## Extrait du texte

---

Mumbai, une fascinante métropole éclectique

Par Christiane Goor et Charles Mahaux
8 septembre 2019 19:12 Mis à jour: 2 avril 2021 13:53

Il est 1h du matin quand enfin nous prenons un taxi qui va nous mener au cœur de la vieille ville dans le quartier du Fort où nous avons réservé nos 3 nuits d’hôtel. Malgré l’heure tardive, la circulation est incroyablement dense et bruyante, rythmée par l’utilisation abusive mais pacifique du klaxon. Même à cette heure indue, il faudra un peu plus d’une heure pour parcourir une vingtaine de kilomètres ! Le voyage a déjà commencé entre les masures de tôle ondulée installées au bord de la grand-route et les hautes silhouettes des immeubles qui bordent la côte. Avant de franchir la porte de notre hôtel installé au coin d’une rue tranquille et d’un boulevard, j’ai déjà aperçu un homme endormi dans son véhicule et une dame abritée sous son sari, étendue sur un lit de fortune tiré le long du trottoir, visiblement pas dérangée par la vie qui continue autour d’elle.

---

[Enregistrements d'une collection]
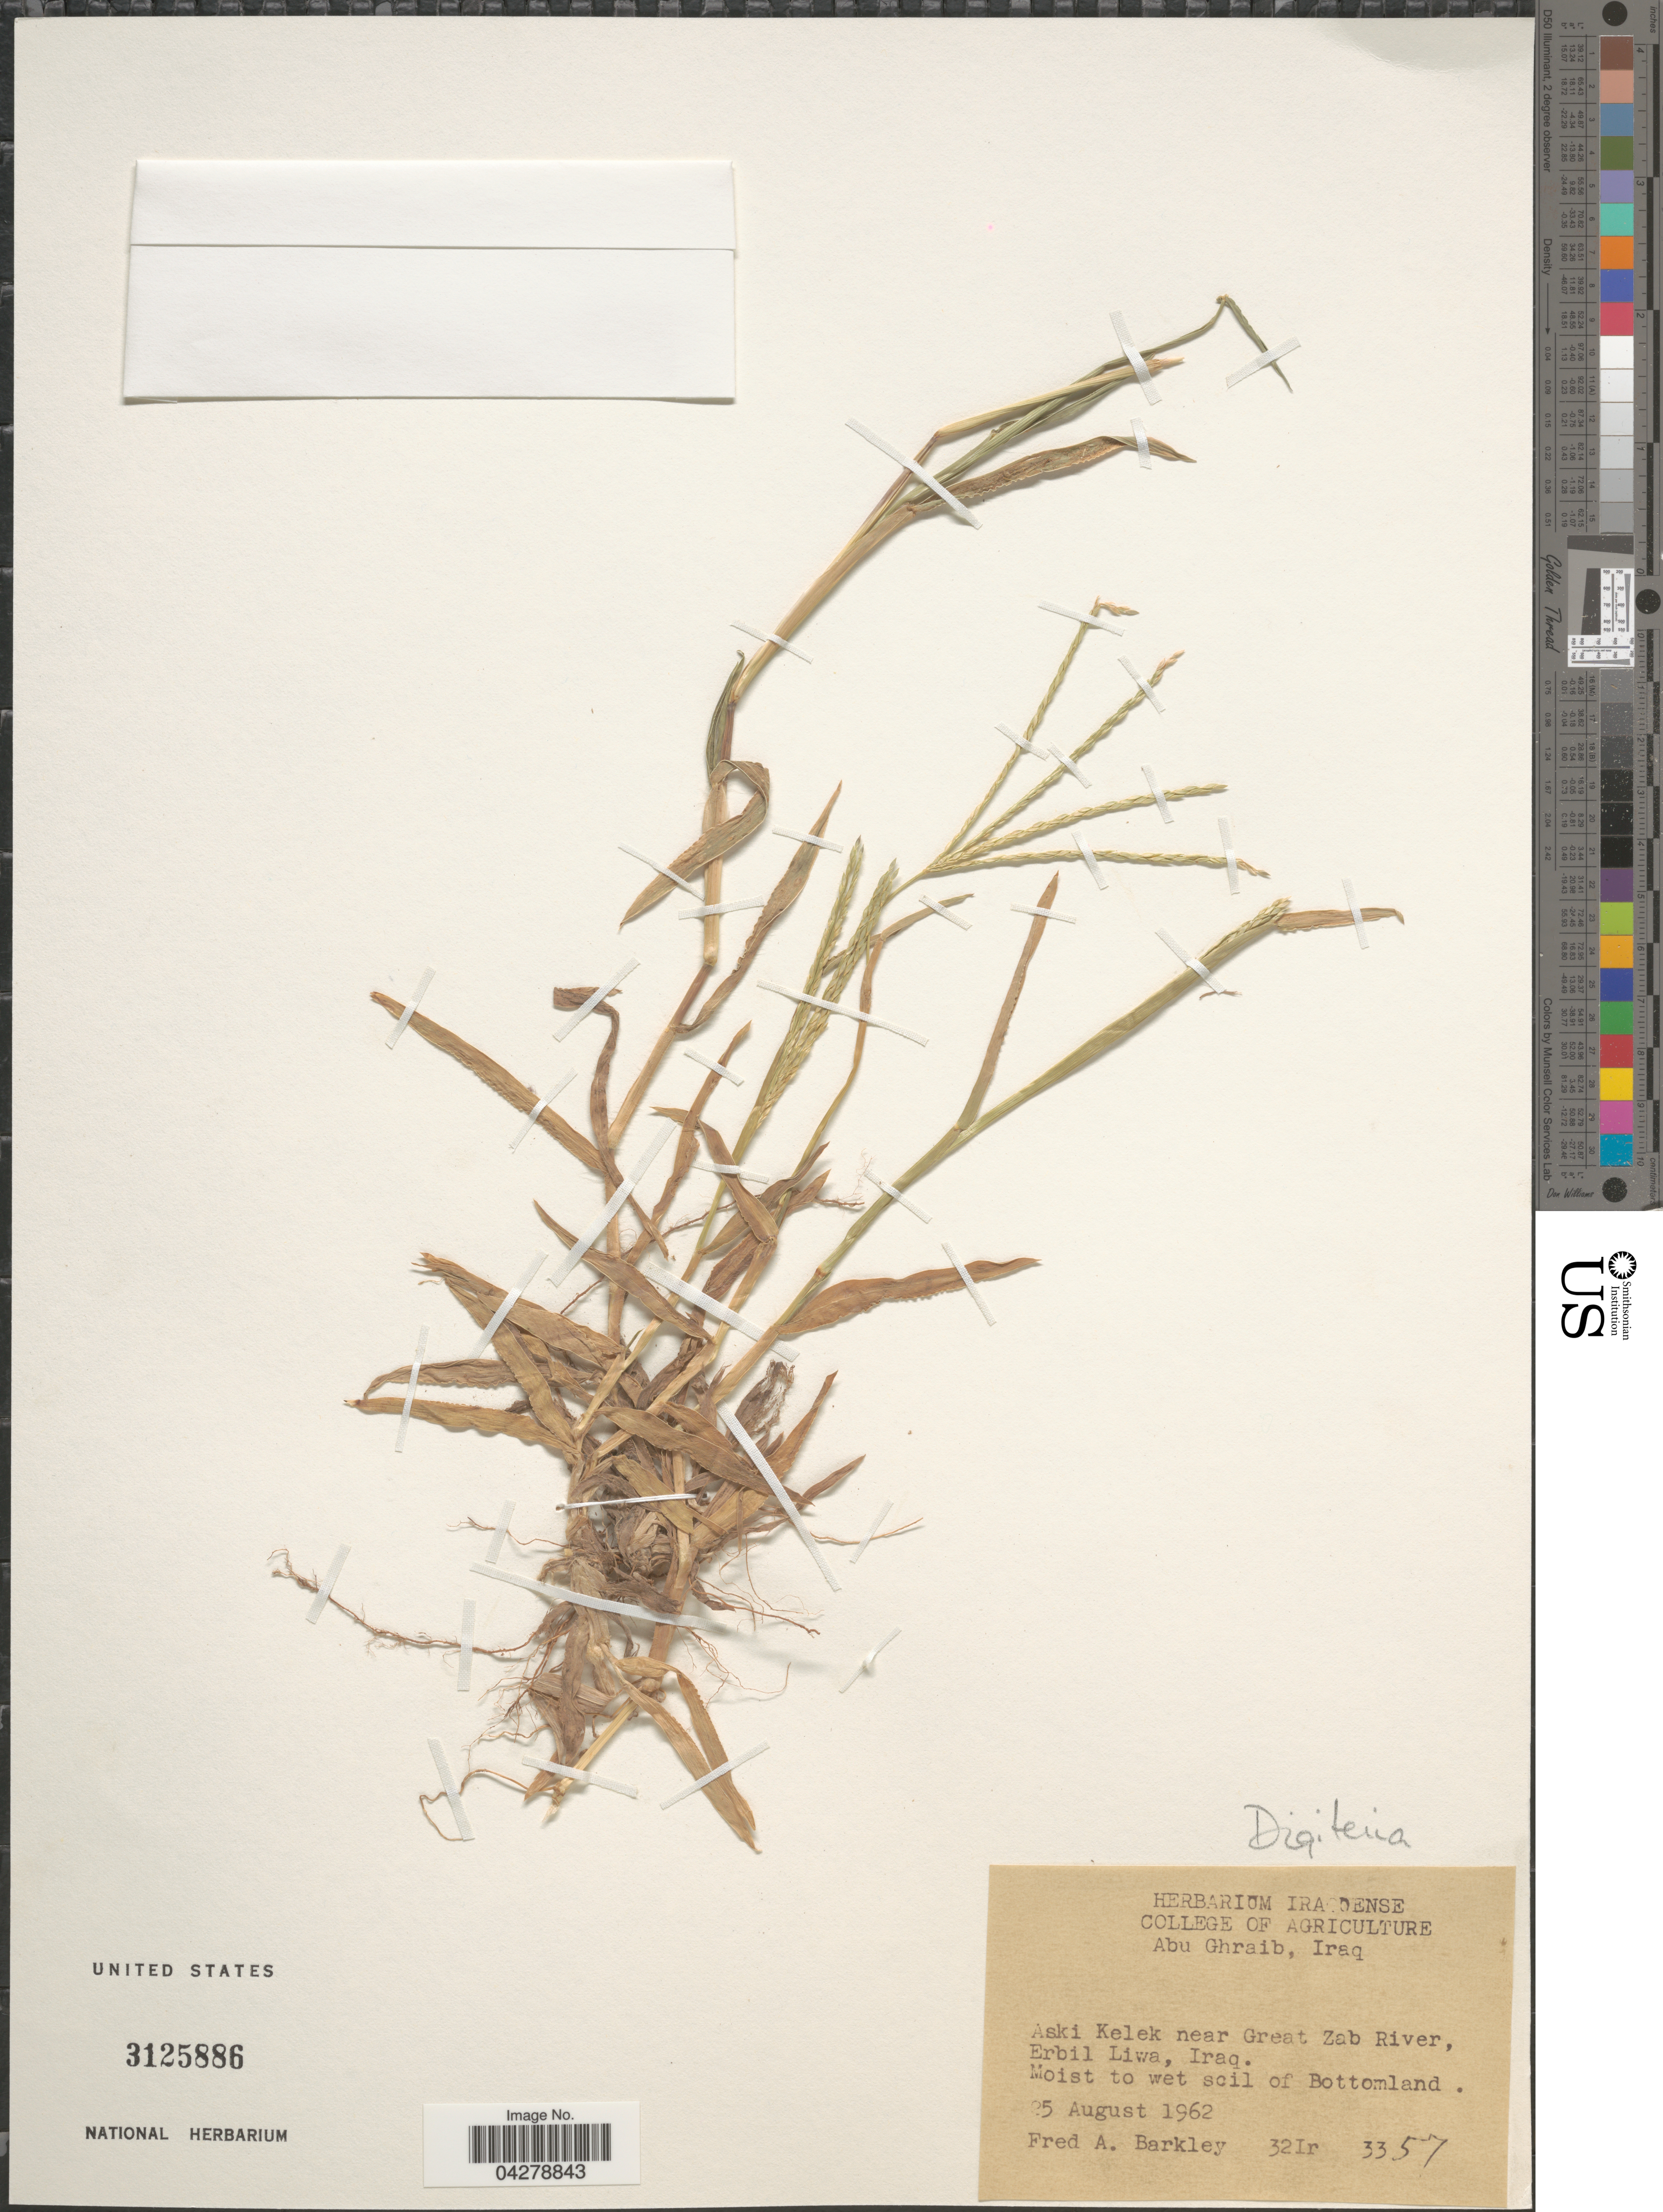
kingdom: Plantae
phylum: Tracheophyta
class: Liliopsida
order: Poales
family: Poaceae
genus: Digitaria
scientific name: Digitaria sp.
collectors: F. A. Barkley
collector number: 321r 3357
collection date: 1962-08-25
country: Iraq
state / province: Arbīl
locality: Aski Kelek near Great Zab River, Erbil Liwa. Moist to wet soil of Bottomland.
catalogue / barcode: US 3125886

---

## Consignes
1. D'après le récit de l'arrivée à Mumbai, combien de nuits d'hôtel les voyageurs ont-ils réservées dans le quartier du Fort ?
2. Poursuivez le récit de l'arrivée à Mumbai à la suite de sa dernière phrase.

## Réponses par consigne
1. Trois nuits.

2.
Il y a les marchés où la foule se presse entre les étals et les coolies qui transportent sur la tête leurs marchandises puis il y a tous ceux qui se contentent des trottoirs pour étaler leurs humbles paniers de légumes ou de fruits qu’ils écouleront avant la nuit. (Christiane Goor et Charles Mahaux)

Ambiance victorienne

C’est au cours de la seconde moitié du 17ème siècle que Bom Bahia la portugaise est cédée à la Compagnie des Indes britanniques. Mais il faudra attendre un siècle pour que des travaux importants d’assèchement des terres et de constructions de digues permettent de créer au départ de ces îlots une ville enfin accessible par la route et plus tard par chemin de fer. Pour marquer son influence sur les Indes, la Grande-Bretagne a tenu à développer le pays tout en créant à Bombay un style qui marie le style moghol local (comme le mausolée du Taj Mahal) et le style néo-gothique victorien. Bombay devient au 19ème siècle le visage tropical de Londres, avec d’imposants édifices victoriens qui étonnent encore aujourd’hui. A l’époque le port de Bombay est le plus influent sur le marché mondial, profitant entre autres de la guerre de Sécession américaine et de l’ouverture du canal de Suez.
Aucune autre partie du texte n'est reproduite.